GIVEN INSTRUCTION A: Extract the passage of the ensemble forecast text between "Using the first" and "differences were significant.", inclusive.
GIVEN INSTRUCTION B: Translate this sentence from the ensemble forecast text into Spanish: "Spread was also found to increase more rapidly with time in ENS4 than in ENS20."
##### EXTRACT #####
Clark et al. (2009) found in a comparison of these two ensembles using traditional measures that the explicitly resolved convection in ENS4 led to a much better representation of the diurnal cycle than in ENS20, whose members used convective parameterizations. Possibly because of the better diurnal signal, ENS4 was more skillful than ENS20, even when the 4-km ensemble’s 5 members were compared to the full 15 members of the 20-km ensemble. Spread was also found to increase more rapidly with time in ENS4 than in ENS20. MODE was used to evaluate the rainfall systems in these 33-h forecasts to determine if object parameters also reflected the improved forecast of the diurnal signal in ENS4, and showed the same differences in spread growth. As in Clark et al. (2009), the comparison of the two ensembles was performed on a 20-km grid that was basically a 2000 km × 2000 km subset of the coarser ensemble domain.

3. Comparison of the mixed-physics ensemble and mixed IC/LBC ensemble

Using the first 60 h of the forecasts from Clark et al. (2008), the SDs within the eight-member ensembles for several object parameters computed by CRA and MODE were compared. SDs were used as a measure of spread, and data were examined as a function of forecast hour from the first 6 h through the 54–60-h forecast. As stated earlier, the standard deviations were computed for parameters valid for individual objects (systems), and a system had to be depicted in at least four of the eight ensemble members to be included in the analysis. A Welch two-sided t test was used within the R statistical package to test for the statistical significance of differences in the SDs between the two ensembles. No differences in parameter values identified by MODE were statistically significant, but for some parameters in CRA, the differences were significant.
##### DATASET CONTENT #####
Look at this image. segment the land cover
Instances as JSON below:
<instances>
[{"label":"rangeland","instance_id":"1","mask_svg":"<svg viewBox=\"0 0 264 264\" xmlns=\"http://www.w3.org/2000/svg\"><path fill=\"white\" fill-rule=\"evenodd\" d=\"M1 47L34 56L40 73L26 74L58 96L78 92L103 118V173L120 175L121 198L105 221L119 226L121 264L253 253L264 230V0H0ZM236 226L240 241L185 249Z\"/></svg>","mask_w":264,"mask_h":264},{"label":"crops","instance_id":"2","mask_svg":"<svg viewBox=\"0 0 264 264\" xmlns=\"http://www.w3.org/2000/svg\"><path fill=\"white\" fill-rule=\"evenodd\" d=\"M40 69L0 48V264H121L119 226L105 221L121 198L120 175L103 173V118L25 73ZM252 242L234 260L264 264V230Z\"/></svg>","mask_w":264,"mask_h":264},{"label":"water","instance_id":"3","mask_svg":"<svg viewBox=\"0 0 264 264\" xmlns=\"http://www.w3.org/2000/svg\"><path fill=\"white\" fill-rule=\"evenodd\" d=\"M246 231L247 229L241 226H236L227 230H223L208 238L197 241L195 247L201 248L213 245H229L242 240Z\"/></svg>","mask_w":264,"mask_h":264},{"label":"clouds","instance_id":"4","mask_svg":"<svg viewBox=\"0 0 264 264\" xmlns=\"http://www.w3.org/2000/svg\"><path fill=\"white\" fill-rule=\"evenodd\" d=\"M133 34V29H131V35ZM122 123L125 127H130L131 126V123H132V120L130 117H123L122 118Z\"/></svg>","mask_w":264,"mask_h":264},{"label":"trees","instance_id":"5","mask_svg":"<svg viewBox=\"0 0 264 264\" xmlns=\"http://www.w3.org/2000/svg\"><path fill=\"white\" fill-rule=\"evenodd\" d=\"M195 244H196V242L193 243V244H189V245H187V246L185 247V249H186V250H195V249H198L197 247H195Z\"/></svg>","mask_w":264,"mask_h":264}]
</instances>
#####
CORRECT RESULT A:
Using the first 60 h of the forecasts from Clark et al. (2008), the SDs within the eight-member ensembles for several object parameters computed by CRA and MODE were compared. SDs were used as a measure of spread, and data were examined as a function of forecast hour from the first 6 h through the 54–60-h forecast. As stated earlier, the standard deviations were computed for parameters valid for individual objects (systems), and a system had to be depicted in at least four of the eight ensemble members to be included in the analysis. A Welch two-sided t test was used within the R statistical package to test for the statistical significance of differences in the SDs between the two ensembles. No differences in parameter values identified by MODE were statistically significant, but for some parameters in CRA, the differences were significant.

CORRECT RESULT B: También se encontró que la dispersión aumentaba más rápidamente con el tiempo en ENS4 que en ENS20.